_Fragmento_
---+---
Nunca podría olvidar a mi padre, cuando para amainar la soledad del desierto, apareció una tarde con el Winco de 33 y 75 rpm con el disco de los niños riojanos y cuanto tango del momento. Cómo olvidar aún con cinco años las tres películas de Ratón en la reproductora 8 mm, comprada en Casa América de Buenos aires. Claro está que sólo las pudimos ver durante los domingos del 61 y 62 . Creo que si la enciendo, aún debe funcionar.

El viejo continuó en el petróleo, no sin antes ser el sindicalista del SUPE, con muchos amigos y enemigos. “El gordo del revolver”, decían. Pero si había gente que le temía, siempre supe que sólo era para quitarse a los bravos del camino. Nunca supe si disparó a alguien o algo, pero de algo estaba seguro: plantó una semilla que germinó en mí y en otro hermano, el amor por el oro negro.

La UCR fue su segundo amor. Sé que fue un verticalista, pero lo más grande que lo escuché decir fue: “No eran tan jodidos algunos peronistas”. No es menester entrar en polémica, sólo recuerdo la convicción con que hacía lo que creía correcto. Lástima que un mediodía se fue para que digan “¡Qué grande el gordo!”

Los años pasaron. Caleta Olivia, Pico Truncado, Comodoro, Las Heras… Casi duele recordar que la realidad y el tiempo se lleva a los viejos. Ya cincuentenario, todavía no entiendo por qué. Es una materia pendiente para crecer, debe ser.

El tiempo me llevó a andar por el mundo y a entender que es el mismo, el de los Perales, el de Palmar Largo, el de Rincón, África, Asia o Siberia. La gente de este negocio es igual, casi que pensamos lo mismo. Aprendí que, a pesar de la barreras de lenguas y culturas, los del petróleo somos todos parecidos.
---+---
_Material proporcionado_
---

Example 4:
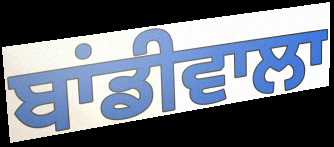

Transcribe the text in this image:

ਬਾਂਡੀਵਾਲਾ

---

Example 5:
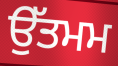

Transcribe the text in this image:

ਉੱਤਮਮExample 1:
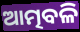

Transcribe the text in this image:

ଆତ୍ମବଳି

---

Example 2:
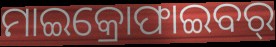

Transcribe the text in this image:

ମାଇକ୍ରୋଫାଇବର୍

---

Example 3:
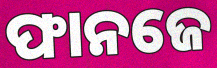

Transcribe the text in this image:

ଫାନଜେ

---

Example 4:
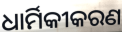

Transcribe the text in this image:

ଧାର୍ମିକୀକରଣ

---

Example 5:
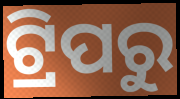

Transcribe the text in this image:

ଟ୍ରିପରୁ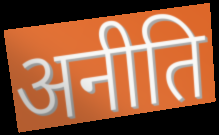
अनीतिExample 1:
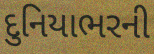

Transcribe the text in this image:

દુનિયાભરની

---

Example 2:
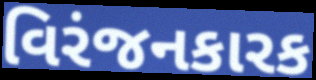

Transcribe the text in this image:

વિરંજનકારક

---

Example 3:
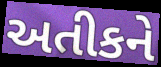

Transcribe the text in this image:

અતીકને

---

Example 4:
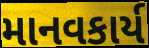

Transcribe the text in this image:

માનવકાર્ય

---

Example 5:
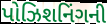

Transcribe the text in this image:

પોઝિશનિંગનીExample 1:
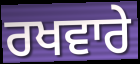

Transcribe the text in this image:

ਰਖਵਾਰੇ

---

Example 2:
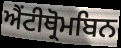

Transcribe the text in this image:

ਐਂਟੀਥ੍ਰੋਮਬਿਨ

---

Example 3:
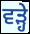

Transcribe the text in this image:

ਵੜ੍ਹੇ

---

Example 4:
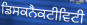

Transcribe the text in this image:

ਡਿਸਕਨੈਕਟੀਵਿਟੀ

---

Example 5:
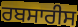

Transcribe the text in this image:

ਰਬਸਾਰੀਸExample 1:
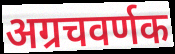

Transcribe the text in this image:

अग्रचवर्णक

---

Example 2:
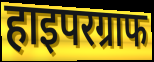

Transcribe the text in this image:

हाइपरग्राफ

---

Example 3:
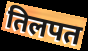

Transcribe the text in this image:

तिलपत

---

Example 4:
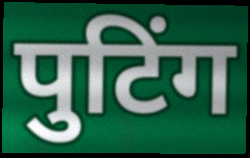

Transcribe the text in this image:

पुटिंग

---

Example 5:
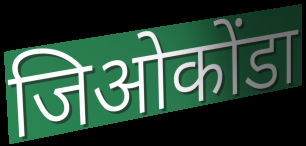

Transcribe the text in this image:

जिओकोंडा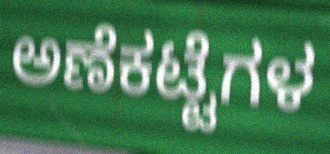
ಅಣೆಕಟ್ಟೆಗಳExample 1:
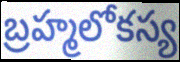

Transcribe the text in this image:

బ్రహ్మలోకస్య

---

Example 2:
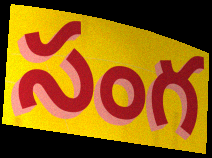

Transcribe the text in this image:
---+---
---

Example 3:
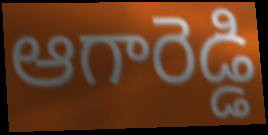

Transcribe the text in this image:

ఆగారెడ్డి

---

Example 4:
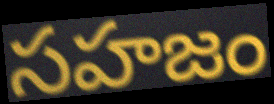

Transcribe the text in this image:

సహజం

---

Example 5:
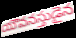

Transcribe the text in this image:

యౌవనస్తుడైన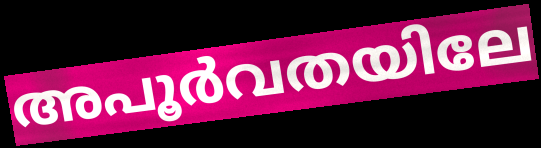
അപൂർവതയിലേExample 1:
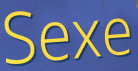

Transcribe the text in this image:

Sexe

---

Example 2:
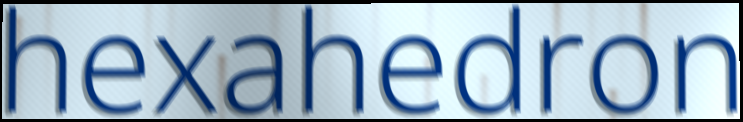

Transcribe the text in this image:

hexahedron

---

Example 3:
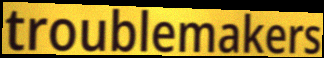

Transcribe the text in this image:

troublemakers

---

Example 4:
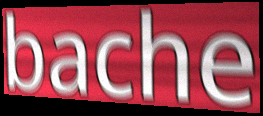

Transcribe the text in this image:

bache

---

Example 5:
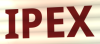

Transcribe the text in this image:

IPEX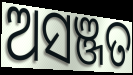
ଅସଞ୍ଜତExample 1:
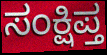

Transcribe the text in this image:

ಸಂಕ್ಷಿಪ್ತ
---+---
_Instrucciones_
1) Según el fragmento, ¿qué apodo le daban al sindicalista del SUPE?
2) Cita del fragmento todo lo que va desde "El tiempo me" hasta "somos todos parecidos.".
3) Traduce al inglés la siguiente oración del fragmento: «La gente de este negocio es igual, casi que pensamos lo mismo.»

_Resultados esperados_
1) “El gordo del revolver”.

2)
El tiempo me llevó a andar por el mundo y a entender que es el mismo, el de los Perales, el de Palmar Largo, el de Rincón, África, Asia o Siberia. La gente de este negocio es igual, casi que pensamos lo mismo. Aprendí que, a pesar de la barreras de lenguas y culturas, los del petróleo somos todos parecidos.

3) The people in this business are the same; we almost think alike.